10. 10. Infrastructure element as claimed in claim 1, wherein the modular edging segment comprises a coupling adapted to fit within a recess provided in a cabling duct such that the hollow cabling conduit aligns with the cabling duct and cabling from the cabling duct passes into the hollow cabling conduit.
11. 11. Infrastructure element as claimed in any preceding claim, wherein the modular edging segment forms part of the kerbing of a paved region along the side of a road.
12. 12. Infrastructure element as claimed in any preceding claim, wherein the paved region comprises tarmacadam, paving slabs, pavers, paving stones, thermoplastic paving, asphalt, composite paving materials, gravel or concrete.
13. 13. Infrastructure element as claimed in any of claims 1 to 11, wherein the modular edging segment forms part of the kerbing of a verge.
14. 14. Infrastructure element as claimed in any preceding claim, wherein the modular edging segment is provided with a tactile and/or visual marker.
15. 15. Method of installing an infrastructure element as claimed in any of claims 1 to 14 in a distributed electric vehicle charging system, comprising: selecting a road location for the installation of a distributed electric vehicle charging system; cutting a channel parallel to the edge of the vehicle surface of the road in the region abutting the edge of the of the edging segments; installing a series of spaced apart infrastructure elements between the channel and the edge of the road in a position where a charging module will be located, the hollow cabling conduits being aligned with the channel; installing edging segments between the infrastructure elements such that the infrastructure elements and edging segments form a boundary between the channel and the edge of the vehicle surface; installing cabling within the channel, the cabling having a junction at each hollow cabling conduit; and covering the channel.

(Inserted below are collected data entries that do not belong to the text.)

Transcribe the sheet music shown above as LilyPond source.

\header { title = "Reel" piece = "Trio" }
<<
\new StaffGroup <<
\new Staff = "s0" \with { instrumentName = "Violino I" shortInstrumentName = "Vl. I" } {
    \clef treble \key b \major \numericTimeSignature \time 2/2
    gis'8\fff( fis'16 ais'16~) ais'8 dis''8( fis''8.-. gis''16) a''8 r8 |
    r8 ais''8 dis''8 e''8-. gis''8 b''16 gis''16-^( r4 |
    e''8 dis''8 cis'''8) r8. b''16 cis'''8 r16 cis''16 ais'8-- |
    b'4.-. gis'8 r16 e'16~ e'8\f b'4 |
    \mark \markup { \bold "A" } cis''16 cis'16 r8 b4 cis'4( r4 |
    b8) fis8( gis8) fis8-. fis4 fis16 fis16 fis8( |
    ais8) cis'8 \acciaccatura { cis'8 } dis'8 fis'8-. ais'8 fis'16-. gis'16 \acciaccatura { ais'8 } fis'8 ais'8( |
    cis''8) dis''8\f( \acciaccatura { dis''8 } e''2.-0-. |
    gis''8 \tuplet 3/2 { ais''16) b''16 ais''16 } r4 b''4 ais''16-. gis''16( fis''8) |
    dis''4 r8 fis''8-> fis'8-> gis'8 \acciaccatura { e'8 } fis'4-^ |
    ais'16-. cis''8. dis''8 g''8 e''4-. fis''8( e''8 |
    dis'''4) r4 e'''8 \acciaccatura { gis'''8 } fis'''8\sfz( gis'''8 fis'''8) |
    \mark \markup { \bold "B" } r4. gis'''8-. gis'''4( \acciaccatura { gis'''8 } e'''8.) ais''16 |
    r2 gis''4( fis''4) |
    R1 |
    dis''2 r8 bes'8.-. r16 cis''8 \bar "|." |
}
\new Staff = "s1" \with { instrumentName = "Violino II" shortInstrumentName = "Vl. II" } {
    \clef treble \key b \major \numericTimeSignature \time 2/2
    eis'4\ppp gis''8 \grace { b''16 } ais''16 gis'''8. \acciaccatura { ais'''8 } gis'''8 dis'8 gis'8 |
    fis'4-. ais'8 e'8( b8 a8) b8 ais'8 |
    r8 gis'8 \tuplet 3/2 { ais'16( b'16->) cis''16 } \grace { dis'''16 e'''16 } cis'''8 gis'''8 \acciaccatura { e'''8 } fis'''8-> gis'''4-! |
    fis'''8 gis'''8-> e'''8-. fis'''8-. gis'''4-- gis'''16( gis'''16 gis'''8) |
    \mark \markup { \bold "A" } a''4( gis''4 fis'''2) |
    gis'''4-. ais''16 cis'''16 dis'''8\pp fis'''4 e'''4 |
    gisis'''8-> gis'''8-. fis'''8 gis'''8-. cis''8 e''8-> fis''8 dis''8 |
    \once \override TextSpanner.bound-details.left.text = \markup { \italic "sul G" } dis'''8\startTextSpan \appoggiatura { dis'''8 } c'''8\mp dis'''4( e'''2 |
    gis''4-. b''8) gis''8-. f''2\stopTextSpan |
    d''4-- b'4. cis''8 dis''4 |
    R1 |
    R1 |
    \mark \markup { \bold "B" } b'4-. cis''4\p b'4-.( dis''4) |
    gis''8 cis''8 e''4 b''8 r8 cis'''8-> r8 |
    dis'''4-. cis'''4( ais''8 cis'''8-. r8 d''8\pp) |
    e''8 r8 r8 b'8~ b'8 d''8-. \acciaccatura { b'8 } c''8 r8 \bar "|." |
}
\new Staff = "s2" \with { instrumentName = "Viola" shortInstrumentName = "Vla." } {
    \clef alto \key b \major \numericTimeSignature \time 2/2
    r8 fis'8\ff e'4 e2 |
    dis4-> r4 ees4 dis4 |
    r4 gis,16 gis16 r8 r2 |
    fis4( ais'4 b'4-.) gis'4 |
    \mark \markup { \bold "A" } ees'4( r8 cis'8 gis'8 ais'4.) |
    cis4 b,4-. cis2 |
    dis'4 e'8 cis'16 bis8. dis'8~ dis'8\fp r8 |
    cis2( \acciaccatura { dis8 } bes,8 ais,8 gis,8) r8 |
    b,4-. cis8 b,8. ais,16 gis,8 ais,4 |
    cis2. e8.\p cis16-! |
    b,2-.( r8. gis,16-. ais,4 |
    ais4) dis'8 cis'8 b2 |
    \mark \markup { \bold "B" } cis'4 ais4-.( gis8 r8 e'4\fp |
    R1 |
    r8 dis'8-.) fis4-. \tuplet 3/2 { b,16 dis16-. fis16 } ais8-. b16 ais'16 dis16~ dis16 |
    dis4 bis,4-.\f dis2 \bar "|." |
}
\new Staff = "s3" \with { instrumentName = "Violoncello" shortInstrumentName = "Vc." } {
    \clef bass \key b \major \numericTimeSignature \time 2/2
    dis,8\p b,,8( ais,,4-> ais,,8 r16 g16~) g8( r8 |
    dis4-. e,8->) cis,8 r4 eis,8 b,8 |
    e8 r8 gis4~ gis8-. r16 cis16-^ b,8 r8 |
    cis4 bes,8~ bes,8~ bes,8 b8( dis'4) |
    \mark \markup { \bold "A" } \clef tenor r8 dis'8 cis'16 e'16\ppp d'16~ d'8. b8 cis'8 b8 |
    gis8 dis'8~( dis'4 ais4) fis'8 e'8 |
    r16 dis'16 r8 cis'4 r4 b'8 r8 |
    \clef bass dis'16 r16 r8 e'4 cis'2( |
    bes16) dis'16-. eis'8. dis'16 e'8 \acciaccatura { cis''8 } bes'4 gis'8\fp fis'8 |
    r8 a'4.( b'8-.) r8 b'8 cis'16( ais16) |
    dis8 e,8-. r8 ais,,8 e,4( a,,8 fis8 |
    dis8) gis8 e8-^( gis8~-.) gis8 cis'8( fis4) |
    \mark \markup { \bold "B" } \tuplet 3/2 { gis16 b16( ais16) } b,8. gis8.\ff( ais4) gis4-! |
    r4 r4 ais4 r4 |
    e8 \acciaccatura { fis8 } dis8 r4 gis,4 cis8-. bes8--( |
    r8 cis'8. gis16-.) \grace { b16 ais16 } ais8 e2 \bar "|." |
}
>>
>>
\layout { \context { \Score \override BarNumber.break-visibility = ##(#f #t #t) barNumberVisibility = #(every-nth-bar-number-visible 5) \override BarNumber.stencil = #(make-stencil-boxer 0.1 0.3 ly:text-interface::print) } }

16. 16. Method as claimed in claim 15, wherein prior to the step of installing the series of spaced apart infrastructure elements, the method further comprises: Removing any edging present at the edge of the road.
17. 17. Method as claimed in claim 15 or 16, wherein prior to the step of installing the series of spaced apart infrastructure elements, the method further comprises: Installing a cabling conduit in the channel.
18. 18. Method as claimed in claim 15, 16 or 17 wherein the cutting of the channel is performed using a rotating cutter.
19. 19. Method as claimed in claim 18, wherein the rotating cutter is remotely operated and tracks the its position relative to the edge of the road.
20. 20. Method as claimed in claim 18, wherein the cutting of the channel is performed using a circular saw, and the circular saw is remotely operated and tracks the its position relative to any existing edging present at the edge of the road.